[ABOUT THIS EXERCISE]
Reproduce the part of the Sisters of Battle sale listing that begins at the words "10 Sisters of battle - Mix" and stops after "PM or reply.)".

# [S] Sisters of Battle, Arbites, SM, IG [W] £££ misc



## dandan1350 (Apr 22, 2010)

Sisters of Battle:

*10 Sisters of battle - Primed black, some chipping on the coat. Two stormbolter wielders in it and a sister superior wielding a chainsaw and plasma pistol  -SOLD-
*
10 Sisters of battle - Seven primed white, three painted but easy to strip. Flamer and stormbolter in the squad, sister superior wielding a chainsaw and plasma pistol

10 Sisters of battle - All clean besides the Superior whos primed black. One melta gunner, sister superior with chainsaw and plasma pistol

10 Sisters of battle - Mix of painted, prime and clean, no special weapons and lacking backpacks (though I am looking for them! They're somewhere round here I know it!) Sister superior with powersword and bolter

Chimera - Well painted and made as an inquisitorial chimera with option of flamer turret or normal multi-laser.

(I'm well aware SOB are expensive to obtain and people look for cheaper prices wherever they can find them here, each squad consists of around £50-40 worth of models and aren't availble much place else. I personally do not want to part with them but I've given up the hobby and they'r just gathering dust now so I'm willing to take offers and do some dealings here just drop me a PM or reply.)

[SUPPLIED DATA]
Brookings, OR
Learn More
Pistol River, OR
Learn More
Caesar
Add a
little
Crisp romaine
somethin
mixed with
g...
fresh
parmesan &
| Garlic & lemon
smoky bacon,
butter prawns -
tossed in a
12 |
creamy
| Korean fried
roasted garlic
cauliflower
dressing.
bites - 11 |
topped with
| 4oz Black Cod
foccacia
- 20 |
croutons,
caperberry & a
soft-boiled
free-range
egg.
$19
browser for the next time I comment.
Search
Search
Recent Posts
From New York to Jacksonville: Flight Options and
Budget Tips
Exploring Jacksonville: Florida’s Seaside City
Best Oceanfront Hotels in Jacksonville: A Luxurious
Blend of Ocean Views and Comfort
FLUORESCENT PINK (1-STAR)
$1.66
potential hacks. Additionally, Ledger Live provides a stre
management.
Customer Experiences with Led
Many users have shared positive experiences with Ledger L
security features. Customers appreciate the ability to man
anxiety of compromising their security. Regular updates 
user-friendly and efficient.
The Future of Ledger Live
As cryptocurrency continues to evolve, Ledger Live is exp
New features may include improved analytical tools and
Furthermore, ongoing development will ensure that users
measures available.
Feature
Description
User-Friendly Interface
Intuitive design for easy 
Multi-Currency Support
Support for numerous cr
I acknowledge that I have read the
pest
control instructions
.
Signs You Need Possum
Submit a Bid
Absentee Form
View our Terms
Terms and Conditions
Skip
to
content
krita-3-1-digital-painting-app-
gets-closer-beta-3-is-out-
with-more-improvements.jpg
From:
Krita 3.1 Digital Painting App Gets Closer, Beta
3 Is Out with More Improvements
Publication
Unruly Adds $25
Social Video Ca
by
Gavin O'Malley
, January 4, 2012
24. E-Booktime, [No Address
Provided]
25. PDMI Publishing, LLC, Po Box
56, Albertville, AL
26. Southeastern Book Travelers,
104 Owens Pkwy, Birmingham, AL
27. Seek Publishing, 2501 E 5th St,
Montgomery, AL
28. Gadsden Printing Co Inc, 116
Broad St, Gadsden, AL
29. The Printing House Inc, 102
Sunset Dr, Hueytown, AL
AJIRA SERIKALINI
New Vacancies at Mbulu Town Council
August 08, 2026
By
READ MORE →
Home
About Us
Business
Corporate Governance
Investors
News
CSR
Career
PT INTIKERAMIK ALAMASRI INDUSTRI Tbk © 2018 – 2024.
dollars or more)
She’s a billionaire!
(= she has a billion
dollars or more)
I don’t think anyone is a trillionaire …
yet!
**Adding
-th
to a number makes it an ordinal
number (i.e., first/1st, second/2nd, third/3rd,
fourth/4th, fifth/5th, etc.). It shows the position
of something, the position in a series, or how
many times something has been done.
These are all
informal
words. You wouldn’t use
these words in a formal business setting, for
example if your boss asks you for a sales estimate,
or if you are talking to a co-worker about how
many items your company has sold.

[SOLUTION FOR THIS PROBLEM]
10 Sisters of battle - Mix of painted, prime and clean, no special weapons and lacking backpacks (though I am looking for them! They're somewhere round here I know it!) Sister superior with powersword and bolter

Chimera - Well painted and made as an inquisitorial chimera with option of flamer turret or normal multi-laser.

(I'm well aware SOB are expensive to obtain and people look for cheaper prices wherever they can find them here, each squad consists of around £50-40 worth of models and aren't availble much place else. I personally do not want to part with them but I've given up the hobby and they'r just gathering dust now so I'm willing to take offers and do some dealings here just drop me a PM or reply.)